Bangkok: Oil prices rose back above $83 a barrel in Asian trade Friday, 28 September, adding to gains in the previous session sparked by a decline in crude inventories at a key Oklahoma terminal and the face-off between the West and Iran.
Light, sweet crude for November delivery rose 36 cents to $83.24 a barrel in Asian electronic trading on the New York Mercantile Exchange by late morning in Singapore.
The Nymex crude contract jumped $2.58 Thursday to settle at US$82.88 a barrel during the floor session.
Tensions between the US and Iran have raised in traders’ minds the possibility of disruption of Middle East oil supplies, analysts said.
The US is trying to raise support for new UN sanctions against Iran over its nuclear programs. Iranian President Mahmoud Ahmadinejad says the nuclear issue is “closed,” and has vowed to defy any U.N. sanctions.
The price gains have put the front-month contract back near the record levels hit late last week by the October contract on the day it expired.

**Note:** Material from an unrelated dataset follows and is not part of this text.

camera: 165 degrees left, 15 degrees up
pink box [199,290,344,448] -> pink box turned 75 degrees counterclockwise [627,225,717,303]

Last Friday the October contract hit $83.90 a barrel before it settled at a record close of $83.32 a barrel.
Also stoking concerns about crude supplies was a slight decline in oil inventories at the Nymex crude delivery point of Cushing, Oklahoma, last week. That decline was about the only element of Wednesday’s inventory report by the Energy Department’s Energy Information Administration that was supportive of prices, analysts said. But it was enough to spark a late rally on Wednesday and to boost oil prices again on Thursday.

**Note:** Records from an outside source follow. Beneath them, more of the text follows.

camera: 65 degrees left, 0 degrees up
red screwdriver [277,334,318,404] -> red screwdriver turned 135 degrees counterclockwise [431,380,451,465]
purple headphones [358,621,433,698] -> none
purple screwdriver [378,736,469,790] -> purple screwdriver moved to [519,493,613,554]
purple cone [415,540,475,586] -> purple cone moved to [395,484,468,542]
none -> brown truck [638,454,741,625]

Analysts said a number of tropical weather systems were not affecting prices, as none are forecast to disrupt critical gas and oil infrastructure in the Gulf of Mexico.

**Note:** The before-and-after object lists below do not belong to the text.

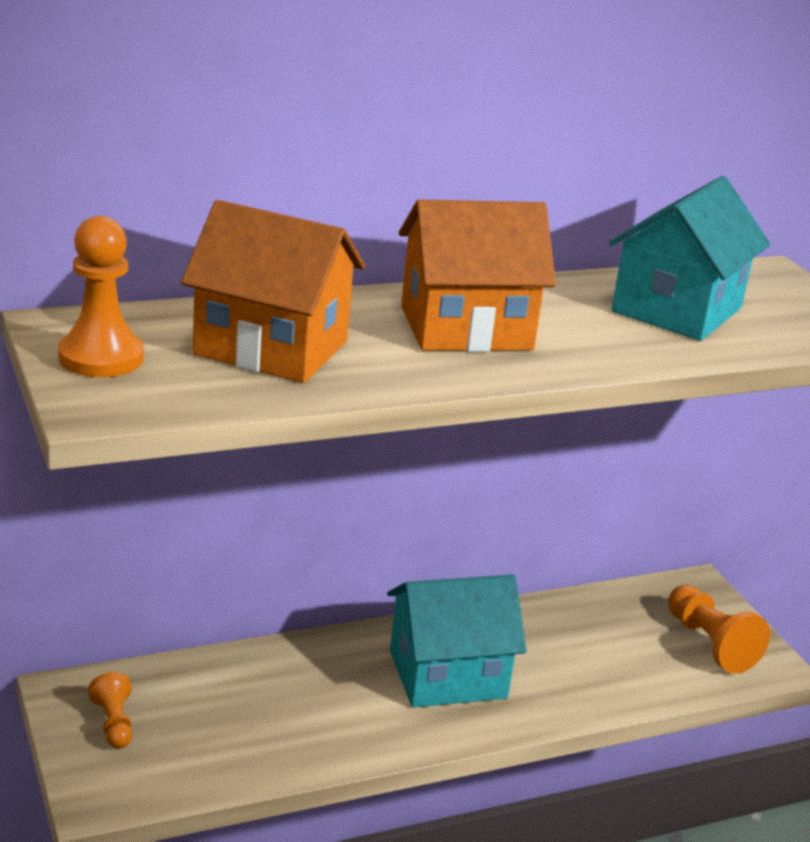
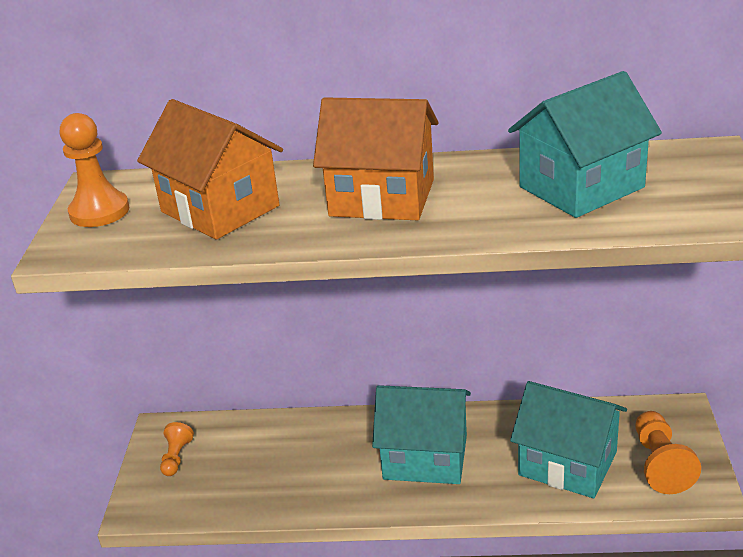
camera: 30 degrees right, 5 degrees up
none -> turquoise house [510,381,627,498]

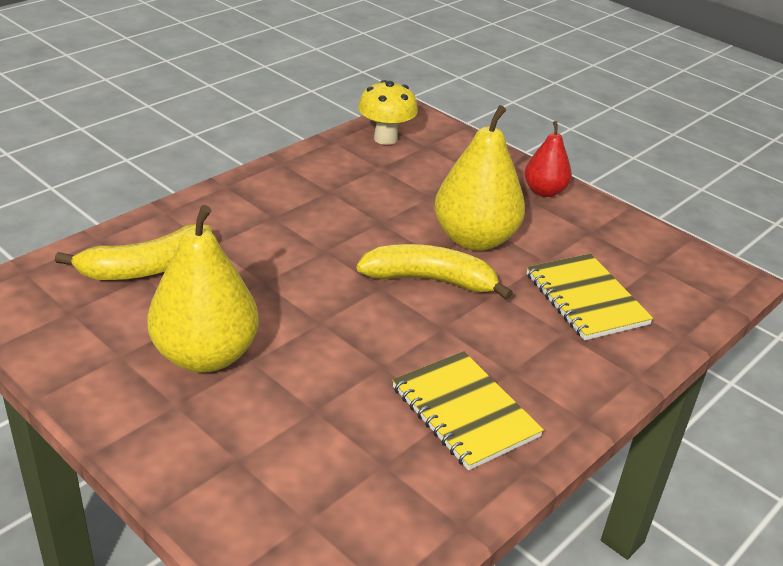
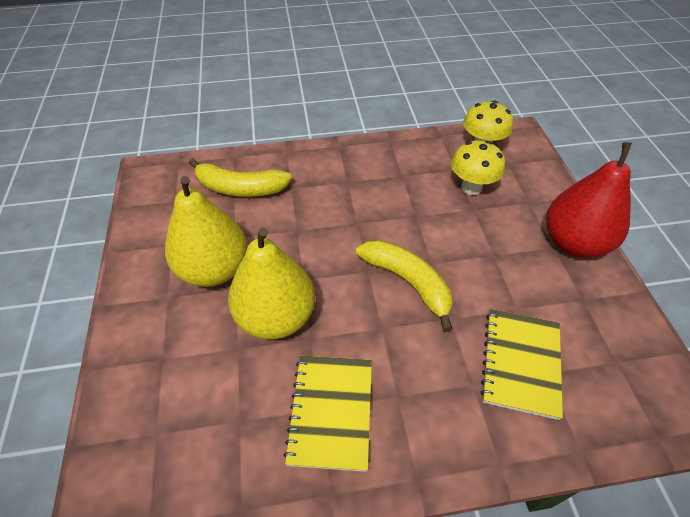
camera: 40 degrees right, 15 degrees up
yellow pear [435,105,525,251] -> yellow pear moved to [228,228,315,339]
red pear [525,121,572,197] -> red pear [546,142,632,258], size x1.76
none -> yellow mushroom [451,141,505,195]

In addition to the supply concerns, energy traders continue to be encouraged by positive economic reports, analysts say.
Energy investors are closely monitoring whether the problems affecting the subprime lending industry will spread, causing a wider economic slowdown and affecting demand for oil and gasoline.
Also supporting high oil prices are the weak dollar and unrest in Nigeria. The weak dollar makes oil seem inexpensive to people dealing in other currencies.
In Nigeria, Africa’s biggest oil producer and one of the top overseas suppliers to the United States, a foreign oil worker was killed and another kidnapped.
November Brent crude rose 42 cents to $80.45 a barrel on the ICE futures exchange in London.
Heating oil futures rose 0.25 cent to $2.2546 a gallon (3.8 litres) while gasoline prices fell 0.36 cent to $2.0903 a gallon. November natural gas futures fell 0.9 cent to $6.910 per 1,000 cubic feet.